After the fire, Liu was certain the damning video clip would swiftly find its way onto the Internet. Of course, Beijing would denounce the clip as a hoax, but the damage would be done. Still, the underground Catholics he’d interrogated were consistent in their belief that for the deaths of the five hundred martyrs to have any meaning, the world must first learn of the tragedy from the Vatican.
Their strategy of keeping the video clip off the Internet initially served to protect the small group of conspirators, but it also provided Liu with the time he needed to conduct his search and for Beijing to take counter-measures. In addition to establishing a massive data filtering program that all but slowed China’s domestic Internet traffic to a halt, the elite hackers working for the Ministry of State Security mounted a denial of service attack against the Vatican that forced the Holy See offline.

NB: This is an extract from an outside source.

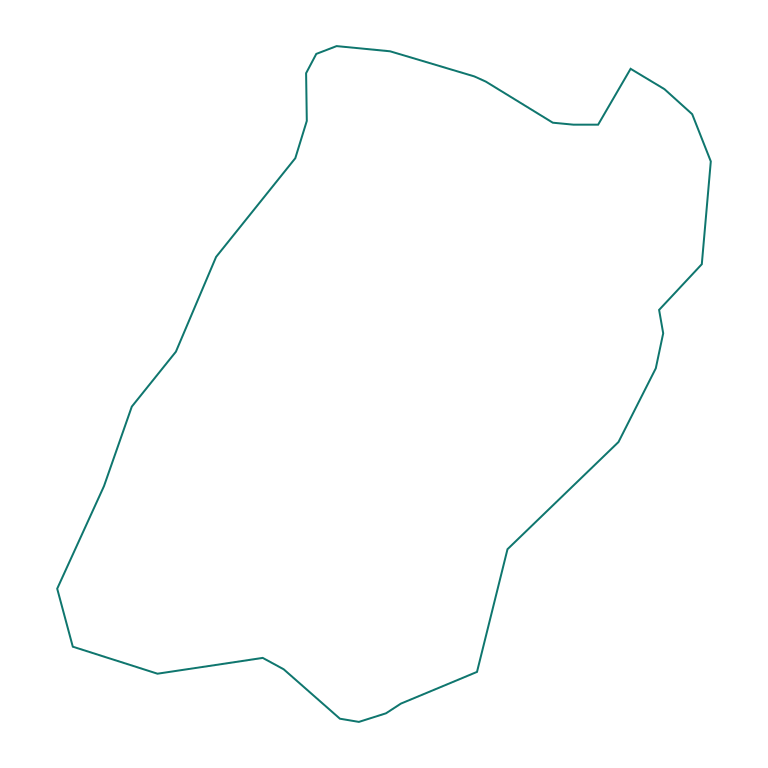 map outline of Lovrenc na Pohorju (Equal Earth projection)
{"feature_id": "SVN-235", "entity_name": "Lovrenc na Pohorju", "entity_type": "Municipality", "adm_level": 1, "iso_a3": "SVN", "parent_name": "Slovenia", "parent_adm1": "", "projection": "equal_earth", "projection_center": [15.394, 46.529], "detail": "fine", "context": "isolated", "style": "outline", "palette": "teal", "viewbox_px": 768, "rotation_deg": 0, "n_neighbors": 0, "source": "natural_earth", "source_scale": "10m", "svg_char_len": 548}
<svg xmlns="http://www.w3.org/2000/svg" viewBox="0 0 768 768"><path d="M336.6,46.1L390.1,51.3L474.3,76.4L485.8,81.6L552.8,122.7L573.8,124.7L598.1,124.7L630.6,68.8L664.5,89.2L692.2,114.2L710.8,161.4L701.8,264.2L659.1,309.9L663.2,333.3L655.8,368.3L618.5,442.0L507.5,549.2L477.0,671.9L400.9,703.6L386.0,713.3L358.9,721.9L339.9,718.7L283.7,669.3L262.7,657.9L157.5,673.7L72.8,646.7L57.2,588.7L104.0,486.1L131.8,406.6L175.9,351.7L216.1,256.9L295.3,158.2L306.8,120.9L306.1,73.2L316.3,53.9L336.6,46.1Z" fill="none" stroke="#0f766e" stroke-width="2"/></svg>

Deprived of the instantaneous connectivity of the Internet, the conspirators had only two options. The first was simply to mail a disk to the Vatican, but in an era when packages from unknown senders and data files of unknown provenance were treated with grave suspicion, there was high probability the Vatican would discard the disk upon receipt. The other option was the oldest in the history of espionage: a courier.
A pair of swarthy Italian men filled the front bucket seats of the Alfa — men employed by one of China’s main partners in the lucrative trade in arms and heroin. Their associates held strategic positions in and around the hotel and near all the entry points to Vatican City. In the rear seat of the sedan beside Liu sat a stone-faced man named Chin. Chin was a trusted intermediary between the Chinese government and the Italian mafia, and his fluency in both languages provided clear and accurate communication between Liu and the Italians.